Jack was skeptical, but he called his dad, who was weak but happy to hear from him. He made an appointment to drive to visit him. He told himself he’d abandon his question if the situation felt wrong. He thought about the guys in the group and their frequent calls to him during the week before his trip while he drove to see his father.

In our groups, we emphasize loyalty, a strong feature of male friendship. Traditional myths about loyalty in men’s friendship stress male bonding under crisis (heroic friendship), or men coming together against a common adversary, as in war or sporting events. We challenge this notion, stating that less dramatic but more consistent contact with your friends, particularly during emotionally trying times, is more important for guys in today’s world. As one of our men said, “So we don’t have to throw ourselves over a bridge for each other for our efforts to count, right?” Unlike in traditional group therapy, we encourage our men to contact each other and get together between sessions. As long as they bring back any important and relevant feelings to the group, we consider their attempts to reach out as part of their progress in the group.

Jack’s meeting with his dad was profound in ways he couldn’t have predicted. The man was ready to talk—possibly because of his illness, Jack reflected. There was some remorse when he recalled the early days of his divorce from Jack’s mom.

“I wasn’t a very good father then, and probably not that good a husband.” When he talked about his tendency to withdraw from conflict, Jack sat up straight in recognition. “It took Annie [his second wife] and me 30 years to work this out,” his father concluded. “I hope you and Caroline can do better than that.”

Jack drove home in a daze, grateful for the visit. When he got home, he had a group of phone messages awaiting him from guys in the group, inquiring about how the trip had gone.
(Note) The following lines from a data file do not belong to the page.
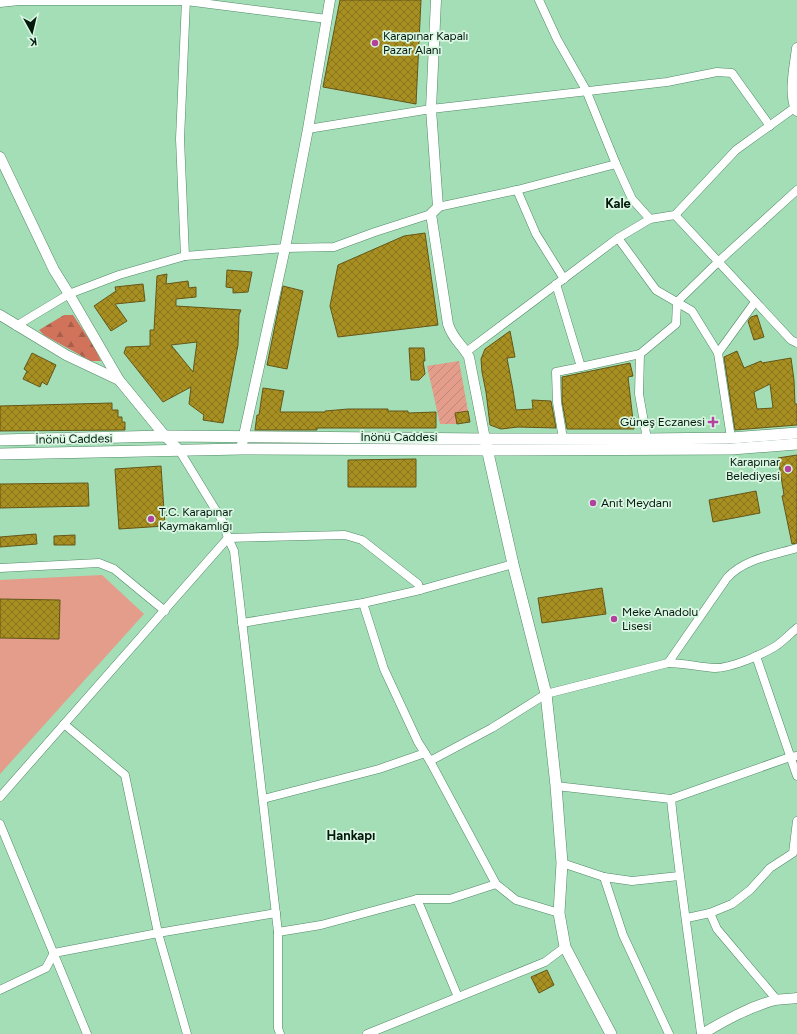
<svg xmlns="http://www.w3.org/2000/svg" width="797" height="1034" font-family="Figtree,sans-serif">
  <defs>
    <pattern id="forest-firs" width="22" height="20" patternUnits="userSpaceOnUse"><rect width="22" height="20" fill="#d1735b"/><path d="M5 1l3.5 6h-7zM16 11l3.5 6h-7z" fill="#a75e4a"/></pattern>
    <pattern id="garden-furrows" width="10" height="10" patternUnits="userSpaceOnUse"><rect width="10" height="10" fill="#e39d8a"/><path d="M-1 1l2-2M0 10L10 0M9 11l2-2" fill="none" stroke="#c18776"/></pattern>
    <pattern id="building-cross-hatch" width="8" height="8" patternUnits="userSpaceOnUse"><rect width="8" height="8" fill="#a88f22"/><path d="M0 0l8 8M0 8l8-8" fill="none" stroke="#87741c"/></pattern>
  </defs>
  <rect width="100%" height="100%" fill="#a3deb7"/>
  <path fill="url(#forest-firs)" d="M64,315H73L95,348L101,361H91L44,335L39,330Z"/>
  <path fill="url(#garden-furrows)" d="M459,361L468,411L456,413L457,424H440L427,366Z"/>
  <path fill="#e39d8a" d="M102,575L144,614L0,774V580Z"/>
  <g fill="url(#building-cross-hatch)" stroke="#645618" fill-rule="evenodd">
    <path d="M340,0H421L416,104L323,87Z"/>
    <path d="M425,233L438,325L338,337L330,306L338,265L404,236Z"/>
    <path d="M227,270L252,272L248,292L233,293V288L226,287Z"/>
    <path d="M167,274L166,284L188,281L189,288L196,287V297L176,299V306L241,310L239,315L238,345L223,423L203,420L204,415L189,404L191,387L163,402L124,353L126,347L150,346V330H154L157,276ZM197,342L193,372L171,345Z"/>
    <path d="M143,284L145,301L115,304L127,321L111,331L94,306L116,291L115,287Z"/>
    <path d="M283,286L303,291L287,369L267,365Z"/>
    <path d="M757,315L764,337L754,340L748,321L751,317Z"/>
    <path d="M510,331L515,357L507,358L513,390L516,410L533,409L532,400L551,401L556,428L518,427L501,429L490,425L486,392L482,372L481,359L485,349Z"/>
    <path d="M409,348H424L425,361H423L425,374L419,380H411Z"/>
    <path d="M737,351L744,368L761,361L762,363L791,358L794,380L795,404H797V425L735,430L724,357ZM770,384L773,408L757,409L754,392Z"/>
    <path d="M32,353L56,365L47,385L42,382L40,387L23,379L27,371L24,369Z"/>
    <path d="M630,363L633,376L628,377L634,429H567L562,401V377Z"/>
    <path d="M263,388L284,391L280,412H325V411L348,409H388V411H408V413L436,412V428H317V430H255L257,415H259Z"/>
    <path d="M112,403V410H118V417H122V422H125V430L0,431V406Z"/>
    <path d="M468,411L470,422L457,424L455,413Z"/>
    <path d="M797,455V543L792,544L782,496L784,495L778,458Z"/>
    <path d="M416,459V487H348V460Z"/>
    <path d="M161,466L165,526L119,529L115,469Z"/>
    <path d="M88,483L89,506L0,508V484Z"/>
    <path d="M756,491L760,513L713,522L709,500Z"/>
    <path d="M36,534L37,544L0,547V537Z"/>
    <path d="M75,535V545H54V536Z"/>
    <path d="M602,588L606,614L542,623L538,598Z"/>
    <path d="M0,599L60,600L59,639L0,638Z"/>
    <path d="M547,970L554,985L539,993L531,977Z"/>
  </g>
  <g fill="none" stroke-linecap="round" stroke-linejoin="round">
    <g stroke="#518966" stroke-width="9">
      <g id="minor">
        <path d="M539,0L557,39L586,90L616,164L632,199L650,219"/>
        <path d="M0,3L19,1H186L327,19"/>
        <path d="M308,129L431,109L667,82L717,72L732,73L770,126"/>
        <path d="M517,190L536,234L564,279"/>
        <path d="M438,207L517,190L616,164"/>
        <path d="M675,215L791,340L797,343"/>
        <path d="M618,238L656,290L692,311L718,353L731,438"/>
        <path d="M185,256L180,139L186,0"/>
        <path d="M556,284L581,367L556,372L557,402L563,439"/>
        <path d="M16,326L69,294L119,275L185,256L285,248L334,247L375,232L431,214"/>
        <path d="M466,352L618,238L650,219L675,215L736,150L797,106"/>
        <path d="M718,353L755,302"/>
        <path d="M581,367L640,354"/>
        <path d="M647,439L639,394L640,354L676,324L677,302L719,261L797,190"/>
        <path d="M179,450L223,522L228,538L234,551L278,932V1028L280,1034"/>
        <path d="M0,568L99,563L114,569L165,611"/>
        <path d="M363,603L384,669L418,742L430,761L496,884L516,900L559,913"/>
        <path d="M242,623L363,603L420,590"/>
        <path d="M756,656L797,776"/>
        <path d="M668,663C684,663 699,667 715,668C732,668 761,655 776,646C783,641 790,634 797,628"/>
        <path d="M64,724L125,775L158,933L187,1034"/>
        <path d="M430,761L492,728L546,694L668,663L727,578C744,559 773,555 797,548"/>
        <path d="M556,786L671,799L790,757L797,756"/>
        <path d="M0,797L228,538L345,535L362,540L418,584L420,590L513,564"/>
        <path d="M263,799L379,769L425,753"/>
        <path d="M671,799C679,877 691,955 701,1034"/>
        <path d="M0,824L87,1034"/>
        <path d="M562,863L604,877L632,881L679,876"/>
        <path d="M604,877L623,935L669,1034"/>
        <path d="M417,899L458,997"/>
        <path d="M710,913L717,929L777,1000"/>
        <path d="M687,918L710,913L732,904L750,890L770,868L793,853L797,821"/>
        <path d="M278,932L321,925L417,899H450L496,884"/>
        <path d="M0,990L46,968L54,953L158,933L276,913"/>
        <path d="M367,1034L545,962L565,947"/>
      </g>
    </g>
    <g stroke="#518966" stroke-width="11">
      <g id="tertiary">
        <path d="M436,0L431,109L438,207L431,214L448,324C453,340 462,344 469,357L485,439"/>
        <path d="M797,48C795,65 788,96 797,111"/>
        <path d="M0,157L54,270L69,294L119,380L165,436L179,450"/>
        <path d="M0,315L66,355L119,380"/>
        <path d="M241,449L285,248L308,129L330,0"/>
        <path d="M702,1034C726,1020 749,1007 775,1000C782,999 790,999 797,998"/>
      </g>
    </g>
    <g stroke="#518966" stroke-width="12">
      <g id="secondary">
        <path d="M0,440L165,436L485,439H647L731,438L797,433"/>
        <path d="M486,444L513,564L546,694L556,786L562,863L559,913L565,947L611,1034"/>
        <path d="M0,454L241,449L487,450L732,449L797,444"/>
      </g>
    </g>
    <use href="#minor" stroke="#fff" stroke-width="8"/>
    <use href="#tertiary" stroke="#fff" stroke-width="10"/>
    <use href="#secondary" stroke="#fff" stroke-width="11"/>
  </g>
  <g fill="#b2429e" stroke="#daf7e3" stroke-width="1.5">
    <circle cx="375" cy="43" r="4"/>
    <path d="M711 416h4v4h4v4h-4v4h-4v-4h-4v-4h4z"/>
    <circle cx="788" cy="469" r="4"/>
    <circle cx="593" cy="503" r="4"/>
    <circle cx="151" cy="519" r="4"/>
    <circle cx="614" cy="619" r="4"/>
  </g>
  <g text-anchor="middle" stroke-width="3.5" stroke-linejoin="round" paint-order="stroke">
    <g font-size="12" fill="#041a0d" stroke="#daf7e3" text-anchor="start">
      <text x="383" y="40">Karapınar Kapalı<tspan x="383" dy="14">Pazar Alanı</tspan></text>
      <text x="705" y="426" text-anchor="end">Güneş Eczanesi</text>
      <text x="780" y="466" text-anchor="end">Karapınar<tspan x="780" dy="14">Belediyesi</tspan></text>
      <text x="601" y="507">Anıt Meydanı</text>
      <text x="159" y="516">T.C. Karapınar<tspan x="159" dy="14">Kaymakamlığı</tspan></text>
      <text x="622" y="616">Meke Anadolu<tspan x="622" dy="14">Lisesi</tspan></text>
    </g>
    <g font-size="12" fill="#041a0d" stroke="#daf7e3">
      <text x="399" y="441">İnönü Caddesi</text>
      <text transform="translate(74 439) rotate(-1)" y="4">İnönü Caddesi</text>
    </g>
    <g font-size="13" font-weight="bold" fill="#041a0d" stroke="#daf7e3">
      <text x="618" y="208">Kale</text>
      <text x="351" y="840">Hankapı</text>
    </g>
  </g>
  <g transform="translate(32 32) rotate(172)" stroke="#daf7e3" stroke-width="3" paint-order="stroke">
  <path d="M0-3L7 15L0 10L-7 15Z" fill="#041a0d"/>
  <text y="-6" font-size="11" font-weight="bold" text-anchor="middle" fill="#041a0d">K</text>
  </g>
</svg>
When I spoke with Rhonda the following week, she said Caroline had expressed how moved she was by the guys’ genuine caring for Jack, and how personally supported she felt by this. Jack concurred and said his father’s willingness to be honest with him had reinforced the value of the work he and Caroline had been doing in couples therapy and his group therapy. The couple was able to complete their important work with Rhonda over the next few months, and Jack continued on in the men’s group for another year.

We’ve found that therapeutic men’s groups that focus on developing emotional intimacy skills not only help men bond with each other, but also, as with Jack, help strengthen their marriages and other close relationships. This seems to echo Henry Ford’s praise for close male relationships: “My best friend is the one who brings out the best in me.”


By David Wexler

Robert Garfield’s wonderful description of a group of men helping men highlights what men are so damn afraid of—and what to do about it.

The men’s group worked for Jack because of the twinship he experienced. Like many of us men, he spent a lot of time suffering alone and dreading the exposure of his deficiencies. He labeled himself (sometimes consciously, sometimes unconsciously) as shame-worthy—until he heard other men, his “twins,” revealing their similar struggles. The destigmatization of failure (or perceived failure) allowed him and others in the group to move on to the next healthy phase of genuine problem-solving—which men are born to do.

The group also worked because of the reframing process. This begins with the group name: the Friendship Lab—not Men’s Emotional Retraining or even Men’s Therapy. Who would have any problem with entering a Friendship Lab? The author also talks about redefining emotional intimacy skills as part of healthy masculinity. This reminds me of Terry Real’s use of the term relational heroism, which frames these relational skills as acts of courage (always appealing to the male consciousness) rather than ways of just becoming more like women. It’s clear that the group therapist and the group members themselves incorporated this language and this reframing consistently, and it paid off.